Work instructions —
Search the records for "sportif" and copy each line that holds it.
|---|
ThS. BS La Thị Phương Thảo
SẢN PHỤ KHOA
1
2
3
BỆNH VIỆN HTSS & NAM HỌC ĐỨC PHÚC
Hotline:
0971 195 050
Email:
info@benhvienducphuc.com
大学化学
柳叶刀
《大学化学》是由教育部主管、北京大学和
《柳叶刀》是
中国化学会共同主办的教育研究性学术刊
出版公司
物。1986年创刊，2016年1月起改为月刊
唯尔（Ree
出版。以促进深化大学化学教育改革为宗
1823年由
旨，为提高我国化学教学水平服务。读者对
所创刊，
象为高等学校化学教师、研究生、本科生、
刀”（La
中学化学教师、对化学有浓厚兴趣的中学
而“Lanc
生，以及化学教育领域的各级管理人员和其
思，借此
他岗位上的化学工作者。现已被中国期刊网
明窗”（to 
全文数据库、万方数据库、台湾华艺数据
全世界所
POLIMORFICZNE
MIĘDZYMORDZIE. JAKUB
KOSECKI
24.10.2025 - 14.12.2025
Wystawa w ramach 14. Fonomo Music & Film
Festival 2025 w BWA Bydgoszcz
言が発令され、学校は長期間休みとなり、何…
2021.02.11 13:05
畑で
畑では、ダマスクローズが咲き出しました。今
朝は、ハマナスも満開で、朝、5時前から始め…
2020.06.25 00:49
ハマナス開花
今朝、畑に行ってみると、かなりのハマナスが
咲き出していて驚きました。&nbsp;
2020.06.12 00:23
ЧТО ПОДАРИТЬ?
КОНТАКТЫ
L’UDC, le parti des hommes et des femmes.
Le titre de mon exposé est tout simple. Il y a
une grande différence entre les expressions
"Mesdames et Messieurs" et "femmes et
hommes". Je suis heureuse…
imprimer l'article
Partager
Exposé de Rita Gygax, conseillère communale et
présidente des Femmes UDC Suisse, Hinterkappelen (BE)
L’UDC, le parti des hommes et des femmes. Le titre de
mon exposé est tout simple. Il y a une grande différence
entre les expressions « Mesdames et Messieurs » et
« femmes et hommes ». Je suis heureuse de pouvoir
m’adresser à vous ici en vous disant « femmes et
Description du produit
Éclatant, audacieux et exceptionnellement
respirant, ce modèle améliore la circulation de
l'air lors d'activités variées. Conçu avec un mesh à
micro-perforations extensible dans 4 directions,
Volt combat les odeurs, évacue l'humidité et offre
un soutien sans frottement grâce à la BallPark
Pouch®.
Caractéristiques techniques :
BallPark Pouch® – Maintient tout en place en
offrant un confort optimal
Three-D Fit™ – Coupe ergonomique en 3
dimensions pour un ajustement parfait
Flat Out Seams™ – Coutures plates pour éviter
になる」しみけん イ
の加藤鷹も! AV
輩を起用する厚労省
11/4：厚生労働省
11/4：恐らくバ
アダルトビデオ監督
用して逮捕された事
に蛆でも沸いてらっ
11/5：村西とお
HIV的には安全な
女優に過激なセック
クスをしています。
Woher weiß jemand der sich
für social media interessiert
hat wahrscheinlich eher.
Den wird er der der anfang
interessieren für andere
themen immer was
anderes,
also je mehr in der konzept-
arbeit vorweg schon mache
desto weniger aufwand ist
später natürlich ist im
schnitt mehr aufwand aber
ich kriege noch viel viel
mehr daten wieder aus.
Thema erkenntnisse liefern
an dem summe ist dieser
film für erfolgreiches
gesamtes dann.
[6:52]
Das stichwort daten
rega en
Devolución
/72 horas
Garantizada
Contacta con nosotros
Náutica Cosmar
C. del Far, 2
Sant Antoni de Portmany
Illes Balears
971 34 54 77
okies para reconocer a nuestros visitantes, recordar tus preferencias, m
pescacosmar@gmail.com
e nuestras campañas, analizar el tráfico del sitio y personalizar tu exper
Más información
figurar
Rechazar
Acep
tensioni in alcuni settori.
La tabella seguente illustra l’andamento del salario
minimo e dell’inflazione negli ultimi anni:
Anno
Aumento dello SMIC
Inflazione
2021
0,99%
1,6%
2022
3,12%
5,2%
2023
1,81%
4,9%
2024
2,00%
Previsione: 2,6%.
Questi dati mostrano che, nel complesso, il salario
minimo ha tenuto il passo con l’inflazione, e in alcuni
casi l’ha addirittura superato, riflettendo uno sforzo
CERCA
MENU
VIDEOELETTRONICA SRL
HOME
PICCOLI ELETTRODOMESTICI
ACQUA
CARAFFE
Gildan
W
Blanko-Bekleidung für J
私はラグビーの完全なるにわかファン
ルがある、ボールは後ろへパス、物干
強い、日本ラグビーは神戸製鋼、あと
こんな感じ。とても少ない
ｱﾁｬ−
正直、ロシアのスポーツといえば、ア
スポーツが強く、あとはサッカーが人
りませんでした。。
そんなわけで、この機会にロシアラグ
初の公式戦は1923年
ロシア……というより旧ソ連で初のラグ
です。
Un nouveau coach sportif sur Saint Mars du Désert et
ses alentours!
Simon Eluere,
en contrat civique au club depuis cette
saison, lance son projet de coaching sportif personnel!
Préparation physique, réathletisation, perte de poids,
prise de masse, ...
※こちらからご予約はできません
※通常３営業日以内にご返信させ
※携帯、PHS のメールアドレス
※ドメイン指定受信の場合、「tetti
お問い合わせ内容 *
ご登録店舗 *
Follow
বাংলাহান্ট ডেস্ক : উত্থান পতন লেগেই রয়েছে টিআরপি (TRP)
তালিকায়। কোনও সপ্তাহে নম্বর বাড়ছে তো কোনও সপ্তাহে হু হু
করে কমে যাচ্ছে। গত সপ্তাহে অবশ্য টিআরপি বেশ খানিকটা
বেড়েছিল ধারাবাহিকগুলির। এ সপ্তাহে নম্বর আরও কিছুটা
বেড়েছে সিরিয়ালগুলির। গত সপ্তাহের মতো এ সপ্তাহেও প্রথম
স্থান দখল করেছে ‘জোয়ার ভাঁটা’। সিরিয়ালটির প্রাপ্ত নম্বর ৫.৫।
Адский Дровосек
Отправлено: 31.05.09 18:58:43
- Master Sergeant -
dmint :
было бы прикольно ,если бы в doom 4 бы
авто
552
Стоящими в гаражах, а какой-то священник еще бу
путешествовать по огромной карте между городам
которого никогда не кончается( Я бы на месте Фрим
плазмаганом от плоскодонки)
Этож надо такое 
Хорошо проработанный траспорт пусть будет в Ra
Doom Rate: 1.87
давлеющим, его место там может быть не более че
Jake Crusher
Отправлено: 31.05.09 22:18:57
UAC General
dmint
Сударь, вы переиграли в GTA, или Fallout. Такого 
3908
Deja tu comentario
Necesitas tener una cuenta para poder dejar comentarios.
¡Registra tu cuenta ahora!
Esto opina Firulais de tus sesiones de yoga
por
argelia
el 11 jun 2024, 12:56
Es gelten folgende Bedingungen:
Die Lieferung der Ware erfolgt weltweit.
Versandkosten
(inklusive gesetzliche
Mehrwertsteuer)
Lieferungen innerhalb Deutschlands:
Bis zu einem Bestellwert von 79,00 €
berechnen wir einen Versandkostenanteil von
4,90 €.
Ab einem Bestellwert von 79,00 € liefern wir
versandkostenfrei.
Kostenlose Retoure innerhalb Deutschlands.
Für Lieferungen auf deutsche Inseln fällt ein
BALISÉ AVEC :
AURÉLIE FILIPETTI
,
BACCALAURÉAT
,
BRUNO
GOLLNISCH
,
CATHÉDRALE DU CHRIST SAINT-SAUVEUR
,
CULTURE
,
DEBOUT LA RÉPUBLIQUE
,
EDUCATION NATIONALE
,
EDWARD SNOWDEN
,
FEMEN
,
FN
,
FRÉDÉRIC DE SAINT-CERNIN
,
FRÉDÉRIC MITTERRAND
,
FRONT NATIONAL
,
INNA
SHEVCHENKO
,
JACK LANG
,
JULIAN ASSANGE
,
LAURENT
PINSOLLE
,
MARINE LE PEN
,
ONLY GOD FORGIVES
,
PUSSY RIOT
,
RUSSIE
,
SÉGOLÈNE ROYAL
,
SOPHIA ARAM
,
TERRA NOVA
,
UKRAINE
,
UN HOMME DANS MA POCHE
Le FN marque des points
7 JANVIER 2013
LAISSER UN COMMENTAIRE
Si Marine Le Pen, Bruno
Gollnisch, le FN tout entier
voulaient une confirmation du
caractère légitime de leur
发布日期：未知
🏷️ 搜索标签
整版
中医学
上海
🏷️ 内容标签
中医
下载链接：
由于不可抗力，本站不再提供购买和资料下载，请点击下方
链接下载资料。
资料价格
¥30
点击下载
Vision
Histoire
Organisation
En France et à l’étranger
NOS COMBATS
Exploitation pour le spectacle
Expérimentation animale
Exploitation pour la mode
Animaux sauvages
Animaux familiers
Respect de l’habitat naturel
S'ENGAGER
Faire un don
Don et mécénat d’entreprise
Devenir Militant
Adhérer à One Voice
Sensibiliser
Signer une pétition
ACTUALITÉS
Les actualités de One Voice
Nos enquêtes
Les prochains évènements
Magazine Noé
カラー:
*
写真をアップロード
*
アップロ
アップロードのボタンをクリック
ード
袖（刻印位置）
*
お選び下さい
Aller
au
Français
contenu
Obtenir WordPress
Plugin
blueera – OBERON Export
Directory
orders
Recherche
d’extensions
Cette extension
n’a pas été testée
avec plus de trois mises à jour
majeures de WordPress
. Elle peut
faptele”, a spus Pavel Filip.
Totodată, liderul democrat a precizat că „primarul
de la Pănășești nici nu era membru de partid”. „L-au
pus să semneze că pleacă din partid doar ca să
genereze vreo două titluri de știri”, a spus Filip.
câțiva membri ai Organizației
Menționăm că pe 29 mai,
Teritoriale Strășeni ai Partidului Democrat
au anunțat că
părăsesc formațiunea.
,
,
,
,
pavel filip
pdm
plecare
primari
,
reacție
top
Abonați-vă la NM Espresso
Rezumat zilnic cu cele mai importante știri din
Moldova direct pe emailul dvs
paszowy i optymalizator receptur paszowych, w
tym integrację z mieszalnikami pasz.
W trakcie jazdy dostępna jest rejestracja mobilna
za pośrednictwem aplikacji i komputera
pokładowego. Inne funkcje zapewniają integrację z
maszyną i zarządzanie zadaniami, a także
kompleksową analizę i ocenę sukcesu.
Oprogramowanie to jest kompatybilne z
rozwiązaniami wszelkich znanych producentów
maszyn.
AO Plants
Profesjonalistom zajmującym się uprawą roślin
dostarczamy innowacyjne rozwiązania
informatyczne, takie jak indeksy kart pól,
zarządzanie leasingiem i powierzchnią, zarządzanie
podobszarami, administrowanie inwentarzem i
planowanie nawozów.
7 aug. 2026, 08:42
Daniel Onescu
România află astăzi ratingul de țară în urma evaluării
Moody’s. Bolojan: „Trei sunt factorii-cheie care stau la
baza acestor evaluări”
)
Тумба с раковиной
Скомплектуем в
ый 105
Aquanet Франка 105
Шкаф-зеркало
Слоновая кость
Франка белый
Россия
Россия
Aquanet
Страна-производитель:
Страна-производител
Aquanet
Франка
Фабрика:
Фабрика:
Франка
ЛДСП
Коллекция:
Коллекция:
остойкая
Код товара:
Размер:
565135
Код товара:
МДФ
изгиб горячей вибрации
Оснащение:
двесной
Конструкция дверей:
|---|
Task response —
Un nouveau coach sportif sur Saint Mars du Désert et
saison, lance son projet de coaching sportif personnel!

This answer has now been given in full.